Or – the Importance of Lettuce
Ha! You may think that this is a weird title. Well, it is. But it’s also a very important part of my life. One of the places that I forgot to mention that I visited in 1976 was India. I was there for a whole month because the borders were closed. No one could come in or get out until the Prime Minister, Indira Gandhi, reopened them.
There was a drought in northern India. Even the goats were having a hard time finding stuff to nibble on. Of course, cows were skin and bones – and holy creatures. The only liquid to be had was a lassi, which was very good, but it wasn’t water. There are a number of stories from just this one month of my life, but I’m going to talk about lettuce.
Of course, there was no lettuce. That is the point. There was very little green in the landscape or streetscape. And yet, it wasn’t a desert. Calcutta was a bustling city. That is, there were refugees from Bangladesh living side by side on the streets and sidewalks. There were horrible sights too, babies with no hands or babies with no feet, men with deep yellow jaundiced eyes, children with only one arm and many other unforgiving images that are burned into my memory.

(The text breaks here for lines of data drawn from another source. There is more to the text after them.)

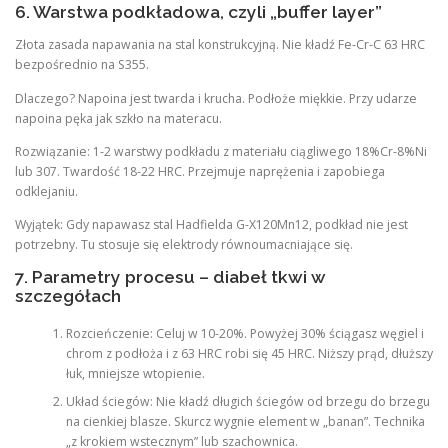
6. Warstwa podkładowa, czyli „buffer layer”
Złota zasada napawania na stal konstrukcyjną. Nie kładź Fe-Cr-C 63 HRC
bezpośrednio na S355.
Dlaczego? Napoina jest twarda i krucha. Podłoże miękkie. Przy udarze
napoina pęka jak szkło na materacu.
Rozwiązanie: 1-2 warstwy podkładu z materiału ciągliwego 18%Cr-8%Ni
lub 307. Twardość 18-22 HRC. Przejmuje naprężenia i zapobiega
odklejaniu.
Wyjątek: Gdy napawasz stal Hadfielda G-X120Mn12, podkład nie jest
potrzebny. Tu stosuje się elektrody równoumacniające się.
7. Parametry procesu – diabeł tkwi w
szczegółach
Rozcieńczenie: Celuj w 10-20%. Powyżej 30% ściągasz węgiel i
chrom z podłoża i z 63 HRC robi się 45 HRC. Niższy prąd, dłuższy
łuk, mniejsze wtopienie.
Układ ściegów: Nie kładź długich ściegów od brzegu do brzegu
na cienkiej blasze. Skurcz wygnie element w „banan”. Technika
„z krokiem wstecznym” lub szachownica.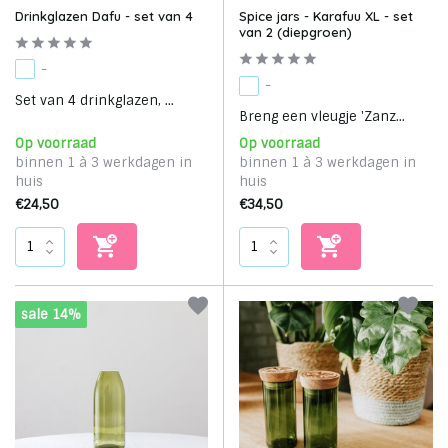
Drinkglazen Dafu - set van 4
Spice jars - Karafuu XL - set
van 2 (diepgroen)
-
-
Set van 4 drinkglazen, ...
Breng een vleugje 'Zanz...
Op voorraad
Op voorraad
binnen 1 à 3 werkdagen in
binnen 1 à 3 werkdagen in
huis
huis
€24,50
€34,50
sale 14%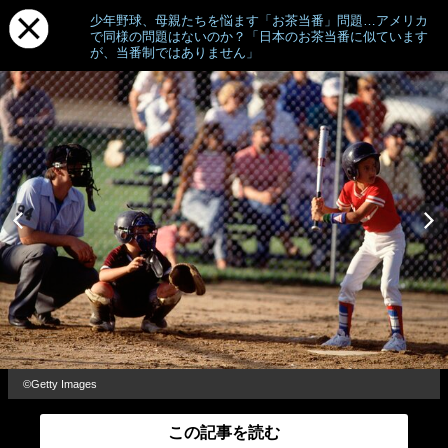
少年野球、母親たちを悩ます「お茶当番」問題…アメリカ
で同様の問題はないのか？「日本のお茶当番に似ています
が、当番制ではありません」
©Getty Images
この記事を読む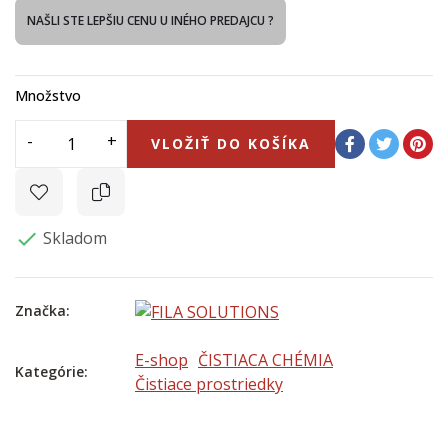
NAŠLI STE LEPŠIU CENU U INÉHO PREDAJCU ?
Množstvo
VLOŽIŤ DO KOŠÍKA
Skladom

Značka:
E-shop
ČISTIACA CHÉMIA
Kategórie:
Čistiace prostriedky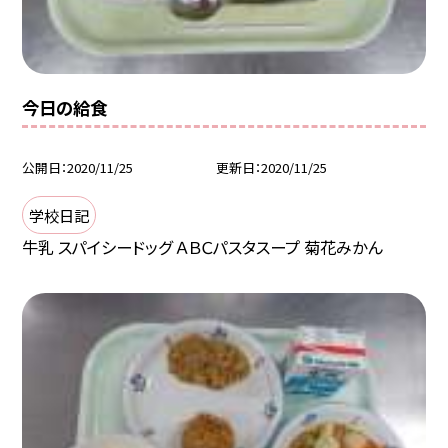
今日の給食
公開日
2020/11/25
更新日
2020/11/25
学校日記
牛乳 スパイシードッグ ＡＢＣパスタスープ 菊花みかん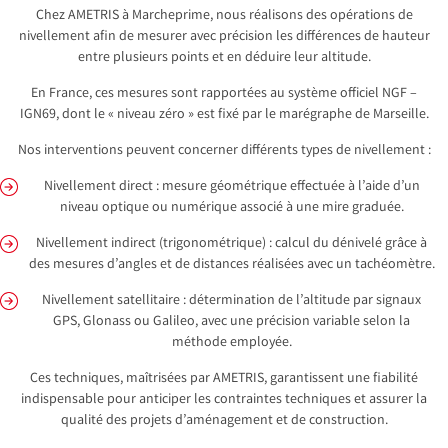
Chez AMETRIS à Marcheprime, nous réalisons des opérations de
nivellement afin de mesurer avec précision les différences de hauteur
entre plusieurs points et en déduire leur altitude.
En France, ces mesures sont rapportées au système officiel NGF –
IGN69, dont le « niveau zéro » est fixé par le marégraphe de Marseille.
Nos interventions peuvent concerner différents types de nivellement :
Nivellement direct : mesure géométrique effectuée à l’aide d’un
niveau optique ou numérique associé à une mire graduée.
Nivellement indirect (trigonométrique) : calcul du dénivelé grâce à
des mesures d’angles et de distances réalisées avec un tachéomètre.
Nivellement satellitaire : détermination de l’altitude par signaux
GPS, Glonass ou Galileo, avec une précision variable selon la
méthode employée.
Ces techniques, maîtrisées par AMETRIS, garantissent une fiabilité
indispensable pour anticiper les contraintes techniques et assurer la
qualité des projets d’aménagement et de construction.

The Sri Lankan Buddhist monks warned me to keep any food that I may have hidden away from the people on the street. They would beg, they would steal, they would overwhelm me until I was stripped of anything useful to life. I would become one of them instead of a person who might be able to help them.
It seemed contrary to reason, not to give, but to keep in order to give. Meanwhile, all I could think of was a head of iceberg lettuce, juicy, light green, crisp and cool, sitting in a refrigerator, on a kitchen counter, in the produce section of a well lit supermarket. It was silly, and so foreign to the young faces that I encountered on the streets. Those big brown eyes stared at me with chapped lips and I couldn’t say ‘no.’ I tried opening my backpack a little, and I was nearly overcome by a swarm of children who came from everywhere. I immediately zipped up the backpack and shook my head ‘no.’ I felt terrible as they looked at me with nothing behind their eyes but the will to live.
And then, someone shouted. One after another they started toward what I finally saw as a fire hydrant that had been knocked over by something. There was brown water slowly bubbling out of the hole where the hydrant had been. And then I heard laughter. Children were playing in that small fountain, no more than two or three inches in height. They kicked the muddy water up and at each other. More sounds of laughter, giggles, small shrieks of fun. They were children, not hungry ghosts. They were playing. They were happy. At that moment they needed nothing else in the world.
I laughed too. In that moment, I promised myself that if I ever got to have lettuce again, I wouldn’t waste a leaf of it. It was all good things combined into the sound of children laughing and having fun. And lettuce, for me, brings that all to mind.
Have a safe and wonderful holiday season.